CONSIGNE: Recopiez le passage de l'article sur le procès lié à la maladie de Lyme qui commence aux mots « Viviane Schaller, 66 » et se termine après « affirmaient le contraire. ».

── EXTRAIT RETENU ──

Le compte-rendu du procès


Escrocs ou lanceurs d'alerte ? Les "rebelles" de la maladie de Lyme devant la justice (AFP)

La maladie de Lyme, une affection potentiellement invalidante transmise par les tiques, est-elle l'objet en France d'un "déni", voire d'une "omerta" ? La polémique, qui oppose depuis des années des milliers de patients en colère aux autorités sanitaires, s'est invitée mardi devant un tribunal, à Strasbourg.  Patients et médecins se sont succédé à la barre du tribunal correctionnel pour soutenir deux partisans de méthodes alternatives de détection et de traitement de cette maladie, poursuivis pour escroquerie à l'assurance maladie et exercice illégal de la pharmacie.

"Ce problème devrait être réglé par la science et non dans un tribunal. Les prévenus n'ont rien à faire ici, ils sont des lanceurs d'alerte", a déclaré à la barre Hélène Schibler, une retraitée qui dit s'être fait soigner en Allemagne après "12 ans de déni" de sa maladie en France. Considérant que les faits étaient "revendiqués", la représentante du parquet Lydia Pflug a requis un an de prison avec sursis et 30.000 euros d'amende contre les prévenus.

Le tribunal rendra ses décisions le 13 novembre


Viviane Schaller, 66 ans, docteur en pharmacie et ancienne gérante d'un laboratoire d'analyses biologiques strasbourgeois, est poursuivie pour avoir appliqué pendant des années un protocole de test non homologué par les autorités sanitaires. Elle a ainsi annoncé à des milliers de patients, dans toute la France, qu'ils étaient bel et bien porteurs de cette maladie pouvant provoquer des troubles invalidants et douloureux, notamment neurologiques, articulaires et musculaires, et ce alors que les tests "officiels" affirmaient le contraire.

Certes, la prévenue -dont le laboratoire a été fermé en 2012 sur décision préfectorale-a agi "pour défendre un combat qu'elle estime noble", mais "commettre une infraction n'était pas la bonne voie", a commenté Mme Pflug, en pointant du doigt les "bénéfices" financiers retirés. Au côté de Mme Schaller comparaissait Bernard Christophe, 65 ans, diplômé en pharmacie, mais non inscrit à l'ordre des pharmaciens, poursuivi pour avoir fabriqué et commercialisé un remède à base d'huiles essentielles contre la maladie de Lyme, baptisé "Tic Tox". L'accusation affirme que ce produit est assimilable à un médicament, diffusé hors cadre réglementaire, mais l'intéressé s'en défend, évoquant un simple "complément alimentaire".

───
── ENREGISTREMENTS FOURNIS ──

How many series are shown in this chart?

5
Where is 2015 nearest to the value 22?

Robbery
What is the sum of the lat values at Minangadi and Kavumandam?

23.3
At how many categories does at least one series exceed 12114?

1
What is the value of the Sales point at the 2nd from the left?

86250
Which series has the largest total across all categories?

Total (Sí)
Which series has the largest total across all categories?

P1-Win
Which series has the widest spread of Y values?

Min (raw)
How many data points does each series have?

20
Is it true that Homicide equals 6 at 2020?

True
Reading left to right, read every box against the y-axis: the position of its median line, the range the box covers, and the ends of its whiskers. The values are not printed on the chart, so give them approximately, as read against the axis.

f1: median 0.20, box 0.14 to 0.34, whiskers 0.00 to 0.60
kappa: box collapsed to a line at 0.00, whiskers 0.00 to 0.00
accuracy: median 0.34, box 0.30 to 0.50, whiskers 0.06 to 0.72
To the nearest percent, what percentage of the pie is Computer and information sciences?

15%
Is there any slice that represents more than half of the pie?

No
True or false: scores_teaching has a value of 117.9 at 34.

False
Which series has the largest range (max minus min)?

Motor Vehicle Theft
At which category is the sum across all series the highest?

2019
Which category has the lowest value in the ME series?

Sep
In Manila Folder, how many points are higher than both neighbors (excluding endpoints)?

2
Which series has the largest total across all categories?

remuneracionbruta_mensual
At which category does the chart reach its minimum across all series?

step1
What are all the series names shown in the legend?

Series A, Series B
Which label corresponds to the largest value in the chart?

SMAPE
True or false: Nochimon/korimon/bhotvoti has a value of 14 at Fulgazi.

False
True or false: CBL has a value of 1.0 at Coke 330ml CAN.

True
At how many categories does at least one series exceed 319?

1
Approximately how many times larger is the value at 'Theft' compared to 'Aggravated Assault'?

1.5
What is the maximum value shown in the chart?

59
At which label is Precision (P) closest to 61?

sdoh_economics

───

SOLUTION PROPOSÉE:
Viviane Schaller, 66 ans, docteur en pharmacie et ancienne gérante d'un laboratoire d'analyses biologiques strasbourgeois, est poursuivie pour avoir appliqué pendant des années un protocole de test non homologué par les autorités sanitaires. Elle a ainsi annoncé à des milliers de patients, dans toute la France, qu'ils étaient bel et bien porteurs de cette maladie pouvant provoquer des troubles invalidants et douloureux, notamment neurologiques, articulaires et musculaires, et ce alors que les tests "officiels" affirmaient le contraire.